The film is about all of this great American–-Southern Californian! Angeleno!—-rock music and pop culture history. But it's about something else, too.
It's about that moment in a life full of struggle when you wake up and realize you really are free. The moment when you can begin to recover and reclaim what is truly yours: the freedom to live one's own life, free from abuse, free from untreated illness, free from the belief that we have to solve our pain alone, or escape from it. The only way out is through, and we are the only ones who can find our way through, to the truth of what our life is meant to be. But it sure is nice to have a hand to hold on to as we walk that road.
There's so much that's so amazing about this film. It includes some of the most vivid, effective, and terrifying portrayals of what it's like to experience a panic attack, a depressive episode, and violent physical abuse. The cinematography and direction are literally perfect.

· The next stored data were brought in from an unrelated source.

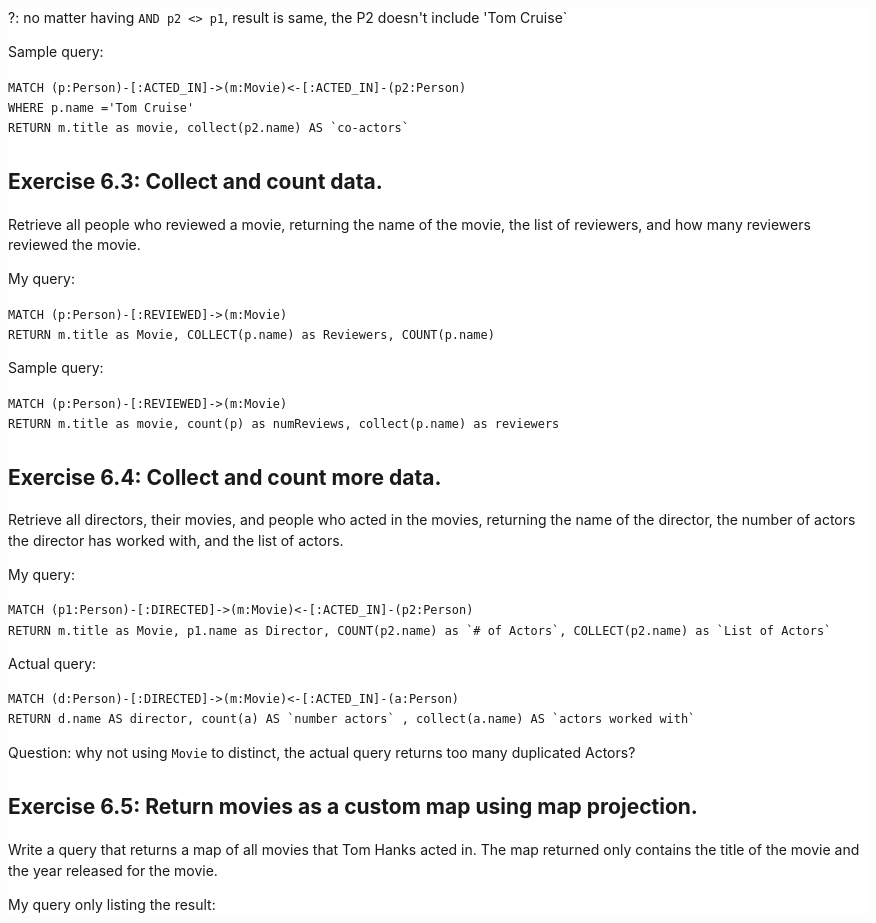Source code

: ?: no matter having `AND p2 <> p1`, result is same, the P2 doesn't include 'Tom Cruise`

Sample query:

```
MATCH (p:Person)-[:ACTED_IN]->(m:Movie)<-[:ACTED_IN]-(p2:Person)
WHERE p.name ='Tom Cruise'
RETURN m.title as movie, collect(p2.name) AS `co-actors`
```

## Exercise 6.3: Collect and count data.

Retrieve all people who reviewed a movie, returning the name of the movie, the list of reviewers, and how many reviewers reviewed the movie.

My query:

```
MATCH (p:Person)-[:REVIEWED]->(m:Movie)
RETURN m.title as Movie, COLLECT(p.name) as Reviewers, COUNT(p.name)
```

Sample query:

```
MATCH (p:Person)-[:REVIEWED]->(m:Movie)
RETURN m.title as movie, count(p) as numReviews, collect(p.name) as reviewers
```

## Exercise 6.4: Collect and count more data.

Retrieve all directors, their movies, and people who acted in the movies, returning the name of the director, the number of actors the director has worked with, and the list of actors.

My query:

```
MATCH (p1:Person)-[:DIRECTED]->(m:Movie)<-[:ACTED_IN]-(p2:Person)
RETURN m.title as Movie, p1.name as Director, COUNT(p2.name) as `# of Actors`, COLLECT(p2.name) as `List of Actors`
```

Actual query:

```
MATCH (d:Person)-[:DIRECTED]->(m:Movie)<-[:ACTED_IN]-(a:Person)
RETURN d.name AS director, count(a) AS `number actors` , collect(a.name) AS `actors worked with`
```

Question: why not using `Movie` to distinct, the actual query returns too many duplicated Actors?

## Exercise 6.5: Return movies as a custom map using map projection.

Write a query that returns a map of all movies that Tom Hanks acted in. The map returned only contains the title of the movie and the year released for the movie.

My query only listing the result:
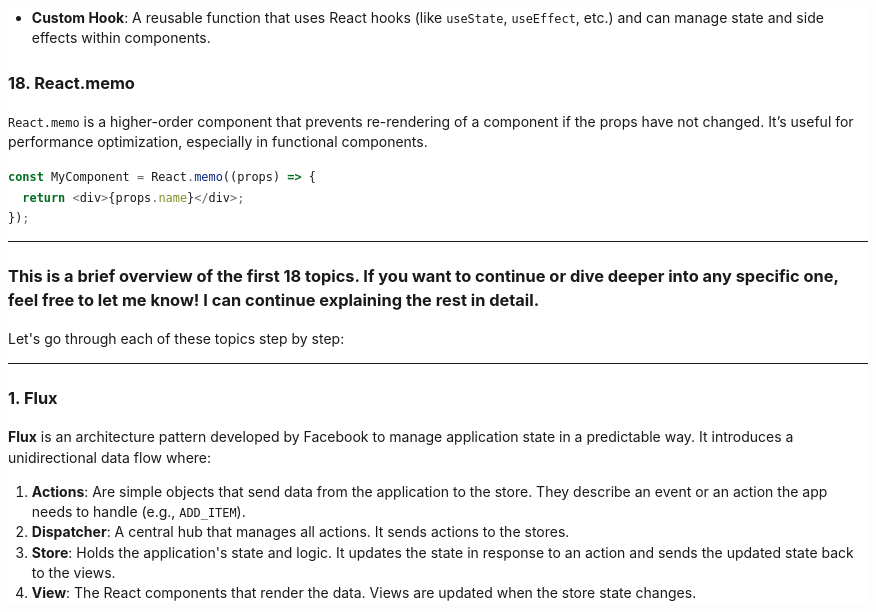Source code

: - **Custom Hook**: A reusable function that uses React hooks (like `useState`, `useEffect`, etc.) and can manage state and side effects within components.

### **18. React.memo**

`React.memo` is a higher-order component that prevents re-rendering of a component if the props have not changed. It’s useful for performance optimization, especially in functional components.

```js
const MyComponent = React.memo((props) => {
  return <div>{props.name}</div>;
});
```

---

### This is a brief overview of the first 18 topics. If you want to continue or dive deeper into any specific one, feel free to let me know! I can continue explaining the rest in detail.





























Let's go through each of these topics step by step:

---

### **1. Flux**

**Flux** is an architecture pattern developed by Facebook to manage application state in a predictable way. It introduces a unidirectional data flow where:

1. **Actions**: Are simple objects that send data from the application to the store. They describe an event or an action the app needs to handle (e.g., `ADD_ITEM`).
2. **Dispatcher**: A central hub that manages all actions. It sends actions to the stores.
3. **Store**: Holds the application's state and logic. It updates the state in response to an action and sends the updated state back to the views.
4. **View**: The React components that render the data. Views are updated when the store state changes.
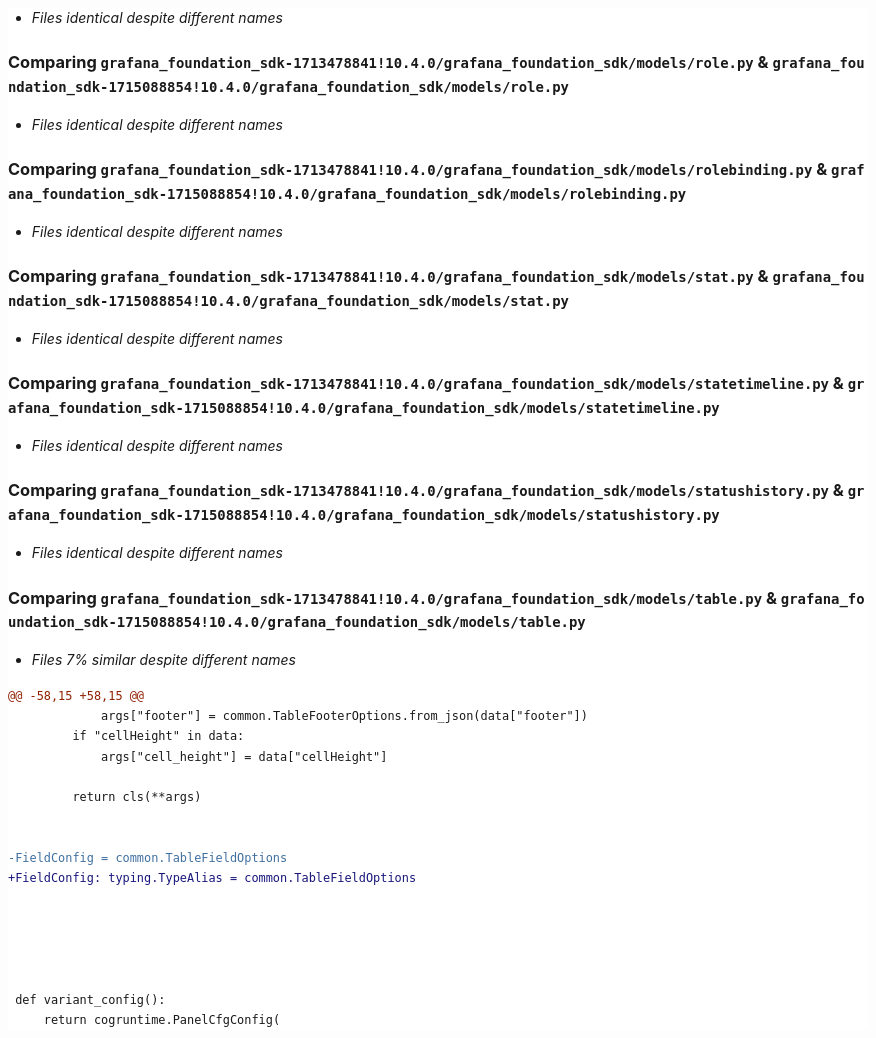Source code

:  * *Files identical despite different names*

### Comparing `grafana_foundation_sdk-1713478841!10.4.0/grafana_foundation_sdk/models/role.py` & `grafana_foundation_sdk-1715088854!10.4.0/grafana_foundation_sdk/models/role.py`

 * *Files identical despite different names*

### Comparing `grafana_foundation_sdk-1713478841!10.4.0/grafana_foundation_sdk/models/rolebinding.py` & `grafana_foundation_sdk-1715088854!10.4.0/grafana_foundation_sdk/models/rolebinding.py`

 * *Files identical despite different names*

### Comparing `grafana_foundation_sdk-1713478841!10.4.0/grafana_foundation_sdk/models/stat.py` & `grafana_foundation_sdk-1715088854!10.4.0/grafana_foundation_sdk/models/stat.py`

 * *Files identical despite different names*

### Comparing `grafana_foundation_sdk-1713478841!10.4.0/grafana_foundation_sdk/models/statetimeline.py` & `grafana_foundation_sdk-1715088854!10.4.0/grafana_foundation_sdk/models/statetimeline.py`

 * *Files identical despite different names*

### Comparing `grafana_foundation_sdk-1713478841!10.4.0/grafana_foundation_sdk/models/statushistory.py` & `grafana_foundation_sdk-1715088854!10.4.0/grafana_foundation_sdk/models/statushistory.py`

 * *Files identical despite different names*

### Comparing `grafana_foundation_sdk-1713478841!10.4.0/grafana_foundation_sdk/models/table.py` & `grafana_foundation_sdk-1715088854!10.4.0/grafana_foundation_sdk/models/table.py`

 * *Files 7% similar despite different names*

```diff
@@ -58,15 +58,15 @@
             args["footer"] = common.TableFooterOptions.from_json(data["footer"])
         if "cellHeight" in data:
             args["cell_height"] = data["cellHeight"]        
 
         return cls(**args)
 
 
-FieldConfig = common.TableFieldOptions
+FieldConfig: typing.TypeAlias = common.TableFieldOptions
 
 
 
 
 
 def variant_config():
     return cogruntime.PanelCfgConfig(
```

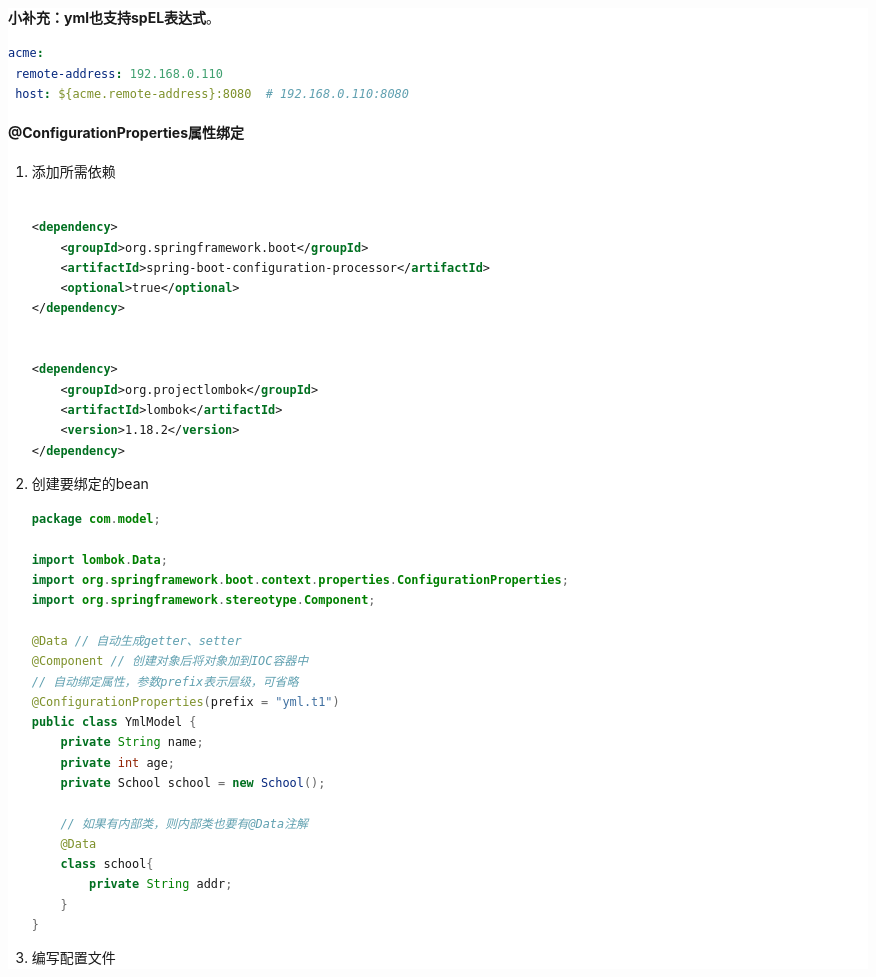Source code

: **小补充：yml也支持spEL表达式**。

```yml
acme:
 remote-address: 192.168.0.110
 host: ${acme.remote-address}:8080  # 192.168.0.110:8080
```

#### @ConfigurationProperties属性绑定

1. 添加所需依赖
   
   ```xml
   
   <dependency>
       <groupId>org.springframework.boot</groupId>
       <artifactId>spring-boot-configuration-processor</artifactId>
       <optional>true</optional>
   </dependency>
   
   
   <dependency>
       <groupId>org.projectlombok</groupId>
       <artifactId>lombok</artifactId>
       <version>1.18.2</version>
   </dependency>
   ```

2. 创建要绑定的bean
   
   ```java
   package com.model;
   
   import lombok.Data;
   import org.springframework.boot.context.properties.ConfigurationProperties;
   import org.springframework.stereotype.Component;
   
   @Data // 自动生成getter、setter
   @Component // 创建对象后将对象加到IOC容器中
   // 自动绑定属性，参数prefix表示层级，可省略
   @ConfigurationProperties(prefix = "yml.t1")
   public class YmlModel {
       private String name;
       private int age;
       private School school = new School();
   
       // 如果有内部类，则内部类也要有@Data注解
       @Data
       class school{
           private String addr;
       }
   }
   ```

3. 编写配置文件
   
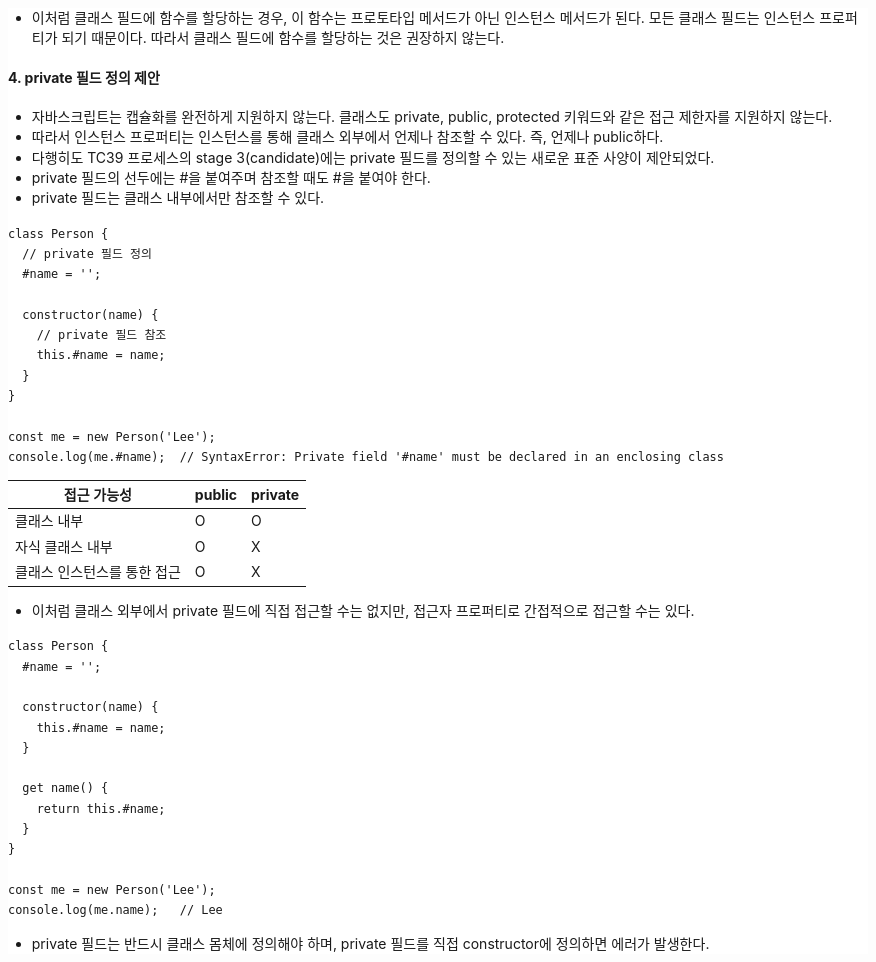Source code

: - 이처럼 클래스 필드에 함수를 할당하는 경우, 이 함수는 프로토타입 메서드가 아닌 인스턴스 메서드가 된다. 모든 클래스 필드는 인스턴스 프로퍼티가 되기 때문이다. 따라서 클래스 필드에 함수를 할당하는 것은 권장하지 않는다.

#### 4. private 필드 정의 제안

- 자바스크립트는 캡슐화를 완전하게 지원하지 않는다. 클래스도 private, public, protected 키워드와 같은 접근 제한자를 지원하지 않는다.
- 따라서 인스턴스 프로퍼티는 인스턴스를 통해 클래스 외부에서 언제나 참조할 수 있다. 즉, 언제나 public하다.
- 다행히도 TC39 프로세스의 stage 3(candidate)에는 private 필드를 정의할 수 있는 새로운 표준 사양이 제안되었다.
- private 필드의 선두에는 #을 붙여주며 참조할 때도 #을 붙여야 한다.
- private 필드는 클래스 내부에서만 참조할 수 있다.

```
class Person {
  // private 필드 정의
  #name = '';

  constructor(name) {
    // private 필드 참조
    this.#name = name;
  }
}

const me = new Person('Lee');
console.log(me.#name);	// SyntaxError: Private field '#name' must be declared in an enclosing class
```

| 접근 가능성                 | public | private |
| --------------------------- | ------ | ------- |
| 클래스 내부                 | O      | O       |
| 자식 클래스 내부            | O      | X       |
| 클래스 인스턴스를 통한 접근 | O      | X       |

- 이처럼 클래스 외부에서 private 필드에 직접 접근할 수는 없지만, 접근자 프로퍼티로 간접적으로 접근할 수는 있다.

```
class Person {
  #name = '';

  constructor(name) {
    this.#name = name;
  }

  get name() {
    return this.#name;
  }
}

const me = new Person('Lee');
console.log(me.name);	// Lee
```

- private 필드는 반드시 클래스 몸체에 정의해야 하며, private 필드를 직접 constructor에 정의하면 에러가 발생한다.
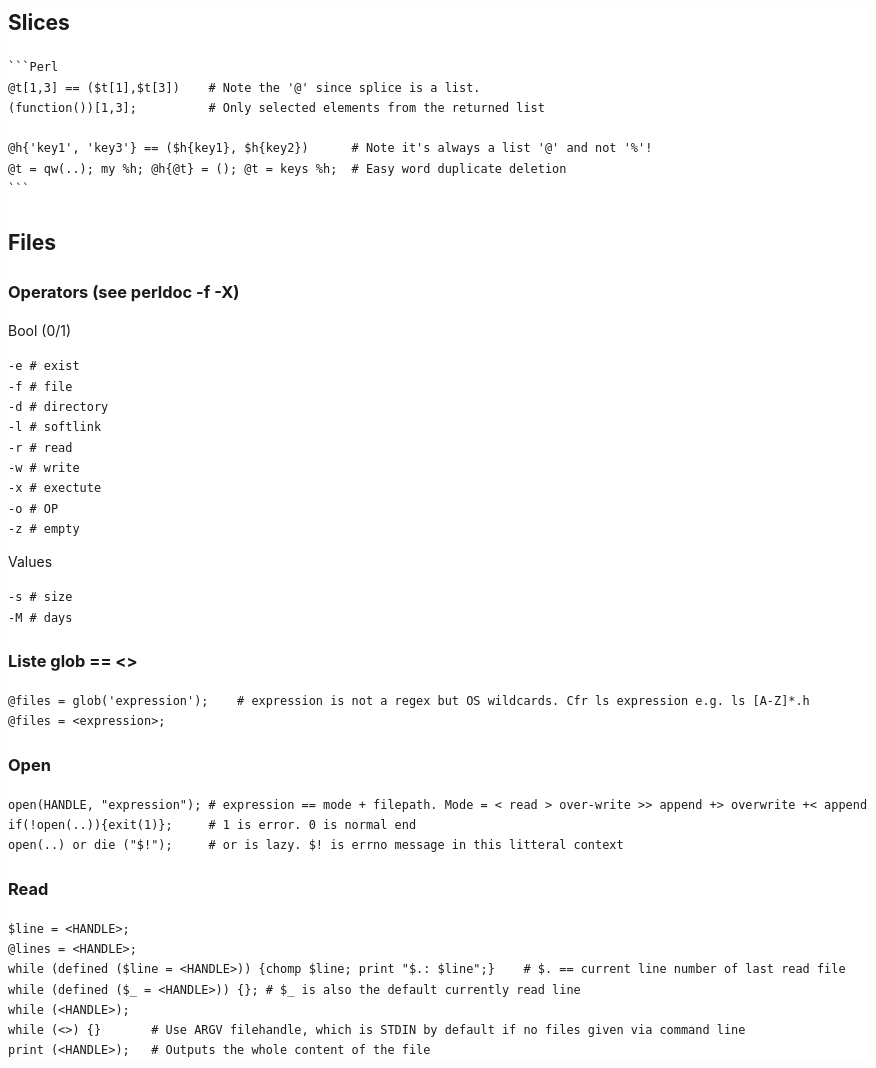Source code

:## Slices

    ```Perl
    @t[1,3] == ($t[1],$t[3])    # Note the '@' since splice is a list.
    (function())[1,3];          # Only selected elements from the returned list

    @h{'key1', 'key3'} == ($h{key1}, $h{key2})      # Note it's always a list '@' and not '%'!
    @t = qw(..); my %h; @h{@t} = (); @t = keys %h;  # Easy word duplicate deletion
    ```

## Files

### Operators (see perldoc -f -X)

Bool (0/1)

    -e # exist
    -f # file
    -d # directory
    -l # softlink
    -r # read
    -w # write
    -x # exectute
    -o # OP
    -z # empty

Values

    -s # size
    -M # days

### Liste glob == <>

    @files = glob('expression');    # expression is not a regex but OS wildcards. Cfr ls expression e.g. ls [A-Z]*.h
    @files = <expression>;

### Open

    open(HANDLE, "expression"); # expression == mode + filepath. Mode = < read > over-write >> append +> overwrite +< append
    if(!open(..)){exit(1)};     # 1 is error. 0 is normal end
    open(..) or die ("$!");     # or is lazy. $! is errno message in this litteral context

### Read

    $line = <HANDLE>;
    @lines = <HANDLE>;
    while (defined ($line = <HANDLE>)) {chomp $line; print "$.: $line";}    # $. == current line number of last read file
    while (defined ($_ = <HANDLE>)) {}; # $_ is also the default currently read line
    while (<HANDLE>);
    while (<>) {}       # Use ARGV filehandle, which is STDIN by default if no files given via command line
    print (<HANDLE>);   # Outputs the whole content of the file
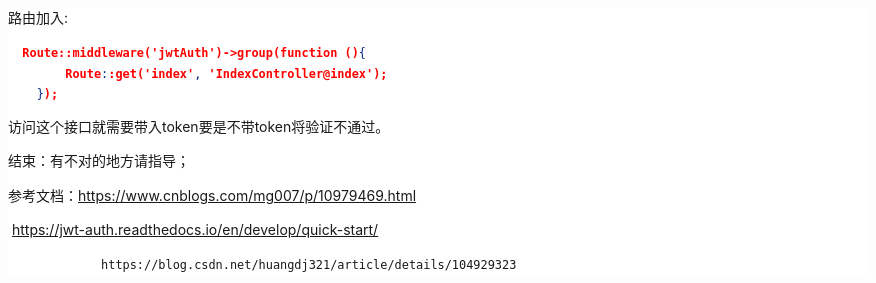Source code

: 

路由加入:

```json
  Route::middleware('jwtAuth')->group(function (){
        Route::get('index', 'IndexController@index');
    });
```

访问这个接口就需要带入token要是不带token将验证不通过。



  



结束：有不对的地方请指导；

参考文档：https://www.cnblogs.com/mg007/p/10979469.html

​             	  https://jwt-auth.readthedocs.io/en/develop/quick-start/

 				 https://blog.csdn.net/huangdj321/article/details/104929323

The score by Atticus Ross is a reverential remix of individual strands of Wilson's musical thoughts. In the movie, sound plays such an important role in carrying the viewer through an invisible internal landscape. The cacaphony of echoing voices, the bursts of harmony, all merge to form the soundtrack of Wilson's thoughts. Here, sound helps us understand a mystery: maybe the neurological differences that led Wilson to various mental health disorder diagnoses are the very same differences that allow this amazing, magical music to come through his mind and into our world.
Our world is all the more beautiful because of the magic inside that mind.